If you're sig is up to date, then you use eco-comp. It is nearly impossible to vacuum ecocomplete due to it's varying grain size. You'll end up sucking most of the fine particles up and out of your tank. For your pH level, it really depends on the kH of your tank. Test that and get back to us. Then we can give you an appropriate answer. 

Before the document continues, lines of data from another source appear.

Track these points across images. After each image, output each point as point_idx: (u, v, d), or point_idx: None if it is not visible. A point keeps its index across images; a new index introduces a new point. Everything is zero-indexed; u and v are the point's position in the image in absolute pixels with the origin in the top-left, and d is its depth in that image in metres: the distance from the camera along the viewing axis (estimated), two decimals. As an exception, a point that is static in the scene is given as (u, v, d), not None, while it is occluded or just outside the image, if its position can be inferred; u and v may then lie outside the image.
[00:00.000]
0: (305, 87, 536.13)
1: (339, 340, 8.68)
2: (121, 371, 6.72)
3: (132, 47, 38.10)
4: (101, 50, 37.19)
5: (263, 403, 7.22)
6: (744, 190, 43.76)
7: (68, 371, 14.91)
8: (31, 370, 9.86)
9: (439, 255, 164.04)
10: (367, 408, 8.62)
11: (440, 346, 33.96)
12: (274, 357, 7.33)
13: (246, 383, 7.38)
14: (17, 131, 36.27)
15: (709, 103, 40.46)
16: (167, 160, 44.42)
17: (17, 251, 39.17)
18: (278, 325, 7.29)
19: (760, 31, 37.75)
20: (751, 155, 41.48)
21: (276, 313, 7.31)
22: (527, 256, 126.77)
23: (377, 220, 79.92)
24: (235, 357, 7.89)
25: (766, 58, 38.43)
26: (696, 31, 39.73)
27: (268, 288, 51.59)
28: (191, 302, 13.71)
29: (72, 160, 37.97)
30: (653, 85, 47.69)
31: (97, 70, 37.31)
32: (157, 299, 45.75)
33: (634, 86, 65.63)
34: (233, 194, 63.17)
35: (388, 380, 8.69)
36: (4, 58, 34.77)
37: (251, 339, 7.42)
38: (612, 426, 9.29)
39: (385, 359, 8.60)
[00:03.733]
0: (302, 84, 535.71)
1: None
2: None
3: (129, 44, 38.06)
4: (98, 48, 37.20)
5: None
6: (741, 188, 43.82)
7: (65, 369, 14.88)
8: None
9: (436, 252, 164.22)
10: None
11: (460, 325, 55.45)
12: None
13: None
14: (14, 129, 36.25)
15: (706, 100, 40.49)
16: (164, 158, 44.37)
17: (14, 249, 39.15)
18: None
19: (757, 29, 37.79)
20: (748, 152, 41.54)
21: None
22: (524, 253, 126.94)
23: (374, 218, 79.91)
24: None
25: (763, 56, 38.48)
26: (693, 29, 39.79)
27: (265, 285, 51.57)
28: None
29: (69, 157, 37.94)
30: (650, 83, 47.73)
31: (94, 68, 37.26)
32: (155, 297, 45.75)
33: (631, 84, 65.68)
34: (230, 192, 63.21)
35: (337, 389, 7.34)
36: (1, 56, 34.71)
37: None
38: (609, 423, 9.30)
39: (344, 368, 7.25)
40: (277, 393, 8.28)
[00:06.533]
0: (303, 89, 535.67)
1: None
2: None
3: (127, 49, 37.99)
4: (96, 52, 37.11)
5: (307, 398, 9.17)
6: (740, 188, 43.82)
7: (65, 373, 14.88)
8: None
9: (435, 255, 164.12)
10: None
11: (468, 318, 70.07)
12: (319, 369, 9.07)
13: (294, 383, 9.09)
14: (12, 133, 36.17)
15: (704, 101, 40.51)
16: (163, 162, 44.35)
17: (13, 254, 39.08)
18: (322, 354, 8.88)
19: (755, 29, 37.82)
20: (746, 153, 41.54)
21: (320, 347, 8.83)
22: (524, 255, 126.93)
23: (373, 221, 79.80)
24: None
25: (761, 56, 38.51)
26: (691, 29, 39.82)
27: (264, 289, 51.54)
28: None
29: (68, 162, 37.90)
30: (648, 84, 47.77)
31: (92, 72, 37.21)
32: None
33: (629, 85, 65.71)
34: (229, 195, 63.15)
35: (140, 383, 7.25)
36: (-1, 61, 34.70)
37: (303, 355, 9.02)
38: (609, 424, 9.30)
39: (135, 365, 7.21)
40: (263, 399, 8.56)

But yes, BBA is generally indicative of low CO2 levels. I don't have much experiene with BBA, but from what i understand increasing the CO2 levels will only halt the growth of BBA. You will need to manually remove it.


----------



## fatbysl (Sep 23, 2004)

did a kh test and my it was 5.6


----------



## SnyperP (Dec 31, 2004)

Barring any ph altering substances (ph buffers, peat, etc), 6.8 - 6.6 ph would net you approximately 25-36ppm co2.


----------



## fatbysl (Sep 23, 2004)

would that be good enough to get rid of bba?


----------



## ianiwane (Sep 7, 2004)

just do this, turn up the co2 slowly over several hours watch it carefully, if you see any signs of stress in your fish turn it down a little and leave it.


----------



## sarahbobarah (May 20, 2005)

sorry fatbysl, I misread that as BGA.

For BBA, I just started dosing Flourish Excel along with placing a powerhead next to my CO2 reactor to blow it around the tank more. 

Helped A LOT. No sign of it now.


----------



## fatbysl (Sep 23, 2004)

I will buy some flourish excel and boil my driftwood. On the driftwood i have some big pieces that wont fit in a pot to boil so what i though of doing was feeling up our sink with hot water.


----------